> [Assigned task 1]: In the email thread about Borland and DevCo, what job title does Richard Vowles hold?

Hi Paul,
Unfortunately, I am not in a position to authoratively
answer your questions. Borland as far as I know has no plans to host Delphi on
Eclipse (JBuilder is going that way though), the comment about the credit cards
is that DevCo has to get back to being value for the developer - the one who
buys, not the big company with the CTO/CIO who issues the big purchase orders.
Are there going to be any more updates for D2005? Not that
I am aware of. Do I know that DevCo are hiring more R&D staff? Yes -
they are committed to significantly expanding the R&D team. The comment
about "Borland can't make money out of the IDE business" is rubbish - it can't
make money out of the Java IDE business with its current strategy but that
comment has ABSOLUTELY nothing to do with the Delphi business - or InterBase
business for that matter.
There is a really different attitude in the DevCo side of
the business that I am now on. Really, really different. It is so pro-Developer,
pro-Quality, pro-getting out there that it is quite astounding.
About your inability to receive our special offers, there
isn't much I can do about that at the moment either. I do hope to be able to
sort out all of these issues in the short term. But there is some internal
structural changes going on at Borland. Also be aware that if you have an
anti-Spam filter, or you have had one in the past you may no longer get emails
from us.
If you want to talk about this offline, and off-email then
call me and I'd be happy to chew the fat as it were :-)
I am planning a Delphi User Group meeting for next month, I
want it to focus on "news/roadmap" and some valuable stuff. I would like to
focus an evening around win32, .net and a show case - so everyone gets
value.
Richard
---
Richard Vowles, Solutions Architect,
Borland New Zealand
phone: +64-9-9184573
cell: +64-21-467747
Thanks Richard,
I think that folks might like to see the
warning in another article on the same site you point us to Richard. Entitled
"Borland gambles without developers
" (http://www.regdeveloper.co.uk/2006/02/09/borland_exits_ide_market/) it
is a chilling insight into what is happening at a deep level, and there is
little in the new article to make me feel any happier than thinking that Borland
(and who ever developes the IDE) wants to have its cake and eat the crumbs
( us) as well.
"There is a model with the likes of Red Hat making money from support and
added services. Borland is a global company and the IDE business will be
global," Brown said. "It will be a matter of how can we get more of the IDE
products into developers hands for good money, and [being] less hung up on licensing
model," Brown said. "When we spin off the IDE business we
will be a big startup."
"Another challenge is who will buy Borland's tools. One reason Borland
moved into ALM and upped its pitch was to target executives and IT directors
who - unlike developers - hold the keys to the large purchasing decisions. It
seems Borland's IDE business will try to shift pricing to suit the budgets of
developers, whose spending runs to several thousand
dollars and can be put through on a credit card. "We won't be speaking
to CTOs except in rare instances," Brown said.
"Borland is evaluating subscriptions,
but Brown noted
there is unlikely to be a change in the short term to the current
licensing-base approach . The IDE business also expects to
use web-based marketing to reach
developers."

> [Records provided]:

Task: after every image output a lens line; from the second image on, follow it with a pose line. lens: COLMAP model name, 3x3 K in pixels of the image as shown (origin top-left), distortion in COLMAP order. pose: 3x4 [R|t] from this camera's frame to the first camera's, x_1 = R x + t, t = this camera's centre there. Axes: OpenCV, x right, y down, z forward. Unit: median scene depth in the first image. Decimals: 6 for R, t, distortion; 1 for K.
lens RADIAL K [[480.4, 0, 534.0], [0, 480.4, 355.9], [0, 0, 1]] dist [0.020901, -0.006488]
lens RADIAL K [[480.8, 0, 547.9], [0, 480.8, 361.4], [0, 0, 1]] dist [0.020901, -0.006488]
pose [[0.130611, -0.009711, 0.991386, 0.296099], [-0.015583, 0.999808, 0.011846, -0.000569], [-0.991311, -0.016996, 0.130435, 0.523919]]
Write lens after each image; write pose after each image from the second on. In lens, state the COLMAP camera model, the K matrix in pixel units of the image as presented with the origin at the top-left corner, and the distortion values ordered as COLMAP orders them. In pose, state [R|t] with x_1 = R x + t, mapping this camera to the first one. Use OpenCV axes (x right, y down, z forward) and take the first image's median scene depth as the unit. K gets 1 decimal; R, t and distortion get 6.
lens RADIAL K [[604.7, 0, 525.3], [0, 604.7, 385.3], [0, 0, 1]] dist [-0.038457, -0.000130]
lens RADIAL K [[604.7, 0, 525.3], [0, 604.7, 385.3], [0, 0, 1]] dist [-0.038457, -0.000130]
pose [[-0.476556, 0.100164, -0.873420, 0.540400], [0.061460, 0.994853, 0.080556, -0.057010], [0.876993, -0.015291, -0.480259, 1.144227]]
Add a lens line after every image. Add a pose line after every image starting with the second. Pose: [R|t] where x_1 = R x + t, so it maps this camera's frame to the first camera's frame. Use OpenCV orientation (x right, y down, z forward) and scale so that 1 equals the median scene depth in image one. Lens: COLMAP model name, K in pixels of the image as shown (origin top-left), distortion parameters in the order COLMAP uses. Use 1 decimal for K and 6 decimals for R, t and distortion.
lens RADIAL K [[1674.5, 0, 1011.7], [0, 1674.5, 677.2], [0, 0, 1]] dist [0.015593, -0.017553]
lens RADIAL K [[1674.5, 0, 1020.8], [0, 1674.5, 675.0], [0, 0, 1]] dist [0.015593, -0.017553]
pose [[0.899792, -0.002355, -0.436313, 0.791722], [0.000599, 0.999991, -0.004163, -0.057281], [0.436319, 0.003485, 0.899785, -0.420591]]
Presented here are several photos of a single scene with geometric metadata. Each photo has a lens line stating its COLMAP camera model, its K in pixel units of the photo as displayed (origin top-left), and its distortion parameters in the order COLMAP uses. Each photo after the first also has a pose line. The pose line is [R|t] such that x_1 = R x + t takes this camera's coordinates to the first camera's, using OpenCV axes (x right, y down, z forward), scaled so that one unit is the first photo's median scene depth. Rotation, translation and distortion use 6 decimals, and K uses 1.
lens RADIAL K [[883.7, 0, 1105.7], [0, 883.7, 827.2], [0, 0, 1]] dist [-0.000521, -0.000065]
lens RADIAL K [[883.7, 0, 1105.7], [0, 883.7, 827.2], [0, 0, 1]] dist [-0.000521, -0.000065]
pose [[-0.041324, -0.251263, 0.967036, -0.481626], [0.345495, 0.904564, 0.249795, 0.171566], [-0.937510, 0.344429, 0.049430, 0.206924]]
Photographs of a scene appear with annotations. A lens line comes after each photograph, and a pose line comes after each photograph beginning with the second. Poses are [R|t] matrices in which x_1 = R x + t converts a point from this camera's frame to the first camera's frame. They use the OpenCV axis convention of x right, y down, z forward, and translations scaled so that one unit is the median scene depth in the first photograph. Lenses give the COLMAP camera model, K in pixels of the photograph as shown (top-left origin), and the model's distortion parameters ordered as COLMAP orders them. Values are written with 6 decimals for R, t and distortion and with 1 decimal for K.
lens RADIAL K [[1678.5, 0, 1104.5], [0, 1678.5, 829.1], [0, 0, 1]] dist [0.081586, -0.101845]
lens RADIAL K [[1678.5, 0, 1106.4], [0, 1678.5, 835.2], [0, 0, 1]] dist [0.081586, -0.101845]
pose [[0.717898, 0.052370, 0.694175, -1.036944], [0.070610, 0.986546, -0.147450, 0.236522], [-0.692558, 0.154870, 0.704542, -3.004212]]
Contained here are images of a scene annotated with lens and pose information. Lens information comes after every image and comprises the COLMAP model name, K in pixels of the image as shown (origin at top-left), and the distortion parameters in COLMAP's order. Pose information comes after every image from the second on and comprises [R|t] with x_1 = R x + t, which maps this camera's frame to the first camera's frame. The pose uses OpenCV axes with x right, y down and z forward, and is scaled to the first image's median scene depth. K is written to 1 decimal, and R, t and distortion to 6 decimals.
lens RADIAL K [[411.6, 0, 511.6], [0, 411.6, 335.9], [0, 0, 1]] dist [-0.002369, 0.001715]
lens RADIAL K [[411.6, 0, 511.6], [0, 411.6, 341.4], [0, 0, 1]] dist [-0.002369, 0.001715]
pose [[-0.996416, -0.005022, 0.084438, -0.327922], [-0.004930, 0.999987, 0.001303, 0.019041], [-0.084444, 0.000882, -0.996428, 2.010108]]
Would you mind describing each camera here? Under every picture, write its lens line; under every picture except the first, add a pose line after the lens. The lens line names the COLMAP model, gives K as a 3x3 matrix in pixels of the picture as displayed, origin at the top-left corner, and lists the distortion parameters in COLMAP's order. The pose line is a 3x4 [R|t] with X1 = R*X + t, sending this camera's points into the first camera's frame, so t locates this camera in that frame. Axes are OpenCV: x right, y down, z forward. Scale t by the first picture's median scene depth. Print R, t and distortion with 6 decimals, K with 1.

> [Assigned task 2]: Convert the records between the line holding "Contained here are" and the line holding "335.9], [0, 0, 1]] dist [-0.002369, 0.001715]", inclusive, into a JSON list of strings with one string per line and blank lines left out.

> [Task response 1]: Solutions Architect at Borland New Zealand.

> [Task response 2]:
[
  "Contained here are images of a scene annotated with lens and pose information. Lens information comes after every image and comprises the COLMAP model name, K in pixels of the image as shown (origin at top-left), and the distortion parameters in COLMAP's order. Pose information comes after every image from the second on and comprises [R|t] with x_1 = R x + t, which maps this camera's frame to the first camera's frame. The pose uses OpenCV axes with x right, y down and z forward, and is scaled to the first image's median scene depth. K is written to 1 decimal, and R, t and distortion to 6 decimals.",
  "lens RADIAL K [[411.6, 0, 511.6], [0, 411.6, 335.9], [0, 0, 1]] dist [-0.002369, 0.001715]"
]